INFORMATION GIVEN:
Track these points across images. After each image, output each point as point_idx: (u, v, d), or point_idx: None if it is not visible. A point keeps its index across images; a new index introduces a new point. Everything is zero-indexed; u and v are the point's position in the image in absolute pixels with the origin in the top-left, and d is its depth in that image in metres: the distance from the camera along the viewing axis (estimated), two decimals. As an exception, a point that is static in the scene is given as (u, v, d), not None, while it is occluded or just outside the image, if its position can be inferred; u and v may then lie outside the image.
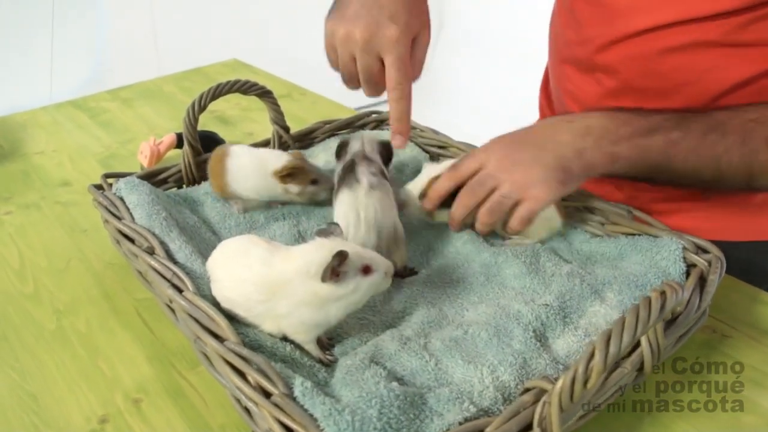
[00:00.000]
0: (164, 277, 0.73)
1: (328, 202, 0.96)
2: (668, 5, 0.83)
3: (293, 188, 0.90)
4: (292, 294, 0.66)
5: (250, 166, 0.90)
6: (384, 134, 1.08)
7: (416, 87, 0.82)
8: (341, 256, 0.65)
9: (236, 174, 0.90)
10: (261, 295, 0.67)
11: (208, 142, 1.23)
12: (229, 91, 0.99)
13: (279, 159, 0.90)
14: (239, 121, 1.39)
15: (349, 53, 0.79)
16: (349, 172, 0.85)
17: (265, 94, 1.03)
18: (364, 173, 0.83)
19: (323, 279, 0.65)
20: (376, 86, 0.82)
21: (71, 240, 1.00)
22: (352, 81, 0.83)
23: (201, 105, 0.98)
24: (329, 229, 0.69)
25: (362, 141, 0.88)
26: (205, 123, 1.36)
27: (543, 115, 1.19)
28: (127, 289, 0.88)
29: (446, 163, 0.85)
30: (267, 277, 0.67)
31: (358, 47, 0.78)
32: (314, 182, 0.91)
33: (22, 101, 1.77)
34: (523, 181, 0.77)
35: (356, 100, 1.28)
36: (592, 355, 0.52)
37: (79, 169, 1.22)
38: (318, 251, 0.66)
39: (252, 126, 1.36)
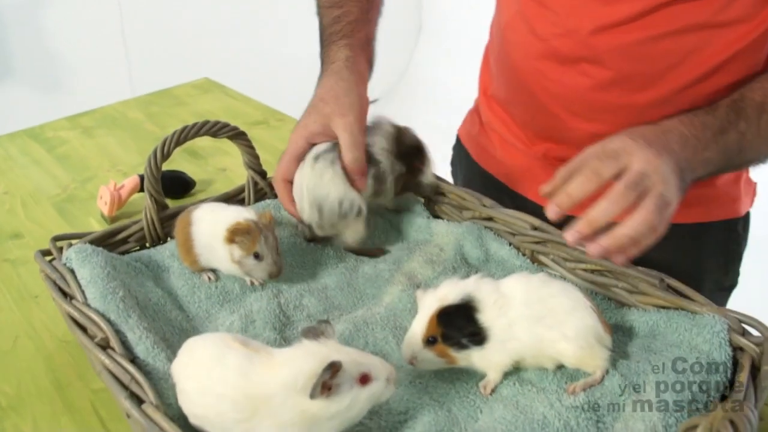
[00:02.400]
0: (120, 383, 0.61)
1: (307, 266, 0.85)
2: None
3: (236, 252, 0.77)
4: (276, 412, 0.55)
5: (218, 236, 0.78)
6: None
7: (397, 86, 0.98)
8: (334, 368, 0.53)
9: (205, 245, 0.79)
10: (239, 414, 0.56)
11: (176, 184, 1.11)
12: (195, 135, 0.88)
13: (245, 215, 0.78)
14: (211, 154, 1.26)
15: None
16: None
17: (237, 136, 0.91)
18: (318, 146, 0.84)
19: (313, 395, 0.54)
20: None
21: (20, 310, 0.88)
22: None
23: (164, 153, 0.86)
24: (318, 329, 0.58)
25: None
26: (173, 158, 1.23)
27: (488, 121, 1.10)
28: (82, 377, 0.76)
29: (443, 290, 0.67)
30: (245, 392, 0.56)
31: None
32: (256, 256, 0.76)
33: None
34: (671, 185, 0.70)
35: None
36: None
37: (33, 217, 1.10)
38: (306, 360, 0.55)
39: (225, 161, 1.24)
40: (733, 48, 0.82)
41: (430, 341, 0.65)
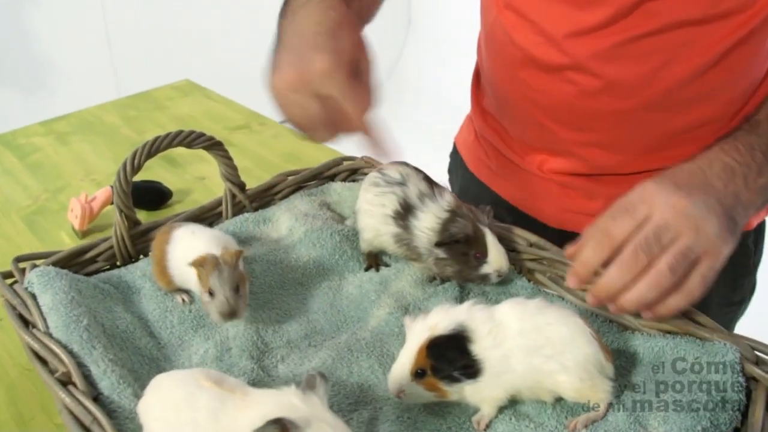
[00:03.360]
0: (82, 424, 0.56)
1: (287, 286, 0.79)
2: None
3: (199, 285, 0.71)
4: (246, 460, 0.50)
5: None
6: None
7: (386, 84, 0.80)
8: (281, 426, 0.48)
9: (179, 267, 0.73)
10: (207, 461, 0.51)
11: (151, 195, 1.06)
12: (168, 147, 0.82)
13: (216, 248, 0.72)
14: (189, 162, 1.20)
15: (290, 102, 0.67)
16: None
17: (213, 147, 0.86)
18: None
19: None
20: (334, 126, 0.68)
21: (-18, 334, 0.82)
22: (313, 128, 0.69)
23: (134, 166, 0.80)
24: (310, 381, 0.53)
25: None
26: (149, 165, 1.17)
27: (482, 133, 1.05)
28: (45, 409, 0.71)
29: (433, 319, 0.61)
30: (215, 437, 0.51)
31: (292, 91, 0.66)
32: (210, 293, 0.68)
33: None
34: (705, 231, 0.63)
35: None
36: None
37: (0, 231, 1.04)
38: (273, 406, 0.50)
39: (204, 168, 1.18)
40: (729, 40, 0.77)
41: (418, 374, 0.60)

REQUIREMENT: Within the listing above, the range opens at the line with "22: (352, 81, 0.83)" and closes at the line with "39: (252, 126, 1.36)". Reproduce exactly the lines of that range, including both ends.

ANSWER BELOW:
22: (352, 81, 0.83)
23: (201, 105, 0.98)
24: (329, 229, 0.69)
25: (362, 141, 0.88)
26: (205, 123, 1.36)
27: (543, 115, 1.19)
28: (127, 289, 0.88)
29: (446, 163, 0.85)
30: (267, 277, 0.67)
31: (358, 47, 0.78)
32: (314, 182, 0.91)
33: (22, 101, 1.77)
34: (523, 181, 0.77)
35: (356, 100, 1.28)
36: (592, 355, 0.52)
37: (79, 169, 1.22)
38: (318, 251, 0.66)
39: (252, 126, 1.36)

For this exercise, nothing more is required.